Philippe Caza
Sortir ?
Les rues semblent vidées de leurs sens, les doubles comme les interdits. Les passants dérogatoires vont la tête basse, comptant leurs pieds, poètes renfrognés. S’ils parlent, c’est balbutiant de cordes vocales flasques. Masqués comme pour un hold-up, ou pour se défendre contre ce soudain apport d’oxygène anxiogène. Le masque, c’est comme le gilet jaune vanté en son temps par Karl Lagerfeld. C’est moche mais ça peut sauver des vies, paraît-il. Soudain, au milieu du boulevard, une femme court – à la manière cliché d’une danseuse classique. On ne peut pas douter qu’elle soit de la classe des mammifères, contrairement aux vraies danseuses classiques qui sont plutôt plates, en général.
Rentrer.
« On ne peut pas consommer grand chose si on reste tranquillement assis à lire des livres. » (Aldous Huxley. Le Meilleur des mondes.)
Que faire d’autre ? Relire Le Mur invisible de Marlen Haushofer, ou revoir le (bon) film qui en a été tiré (Julian Pölsler, 2012).
Lu une page d’Ulysse (pas plus d’une à la fois). « Elle frottait rapidement sa glace à main sur sa camisole de laine contre ses nénés généreux qui ballottaient. » (James Joyce, « Ulysse », Folio, p 144)
Reçu un bouquin de 50 ans d’âge – pas coupé.
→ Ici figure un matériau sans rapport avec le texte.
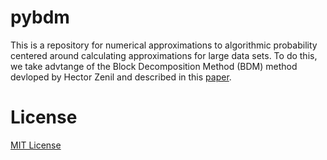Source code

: # pybdm

This is a repository for numerical approximations to algorithmic probability centered around calculating approximations for large data sets. To do this, we take advtange of the Block Decomposition Method (BDM) method devloped by Hector Zenil and described in this [paper](https://arxiv.org/pdf/1609.00110.pdf).

# License

[MIT License](https://github.com/zrobertson466920/Coding-Theorem-Method/blob/master/LICENSE)

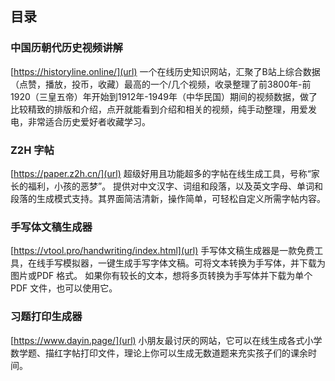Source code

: 
## 目录
### 中国历朝代历史视频讲解 
[https://historyline.online/](url)
一个在线历史知识网站，汇聚了B站上综合数据（点赞，播放，投币，收藏）最高的一个/几个视频，收录整理了前3800年-前1920（三皇五帝）年开始到1912年-1949年（中华民国）期间的视频数据，做了比较精致的排版和介绍，点开就能看到介绍和相关的视频，纯手动整理，用爱发电，非常适合历史爱好者收藏学习。

### Z2H 字帖
[https://paper.z2h.cn/](url)
超级好用且功能超多的字帖在线生成工具，号称“家长的福利，小孩的恶梦”。
提供对中文汉字、词组和段落，以及英文字母、单词和段落的生成模式支持。其界面简洁清新，操作简单，可轻松自定义所需字帖内容。

### 手写体文稿生成器
[https://vtool.pro/handwriting/index.html](url)
手写体文稿生成器是一款免费工具，在线手写模拟器，一键生成手写字体文稿。可将文本转换为手写体，并下载为图片或PDF 格式。
如果你有较长的文本，想将多页转换为手写体并下载为单个PDF 文件，也可以使用它。

### 习题打印生成器
[https://www.dayin.page/](url)
小朋友最讨厌的网站，它可以在线生成各式小学数学题、描红字帖打印文件，理论上你可以生成无数道题来充实孩子们的课余时间。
Donc lu par personne avant moi. Je n’avais pas vu ça depuis longtemps. Question : dois-je le déflorer ? J’ai un coupe-papier (un poignard touareg en miniature). N’est-ce pas une violence ? Un viol ? Mais non, les livres sont faits pour être lus. Question subsidiaire : est-ce que je coupe au fur et à mesure de ma lecture ou bien tout à l’avance, histoire de pouvoir lire sans interruption ? Je choisis une voie médiane : je coupe un chapitre à la fois.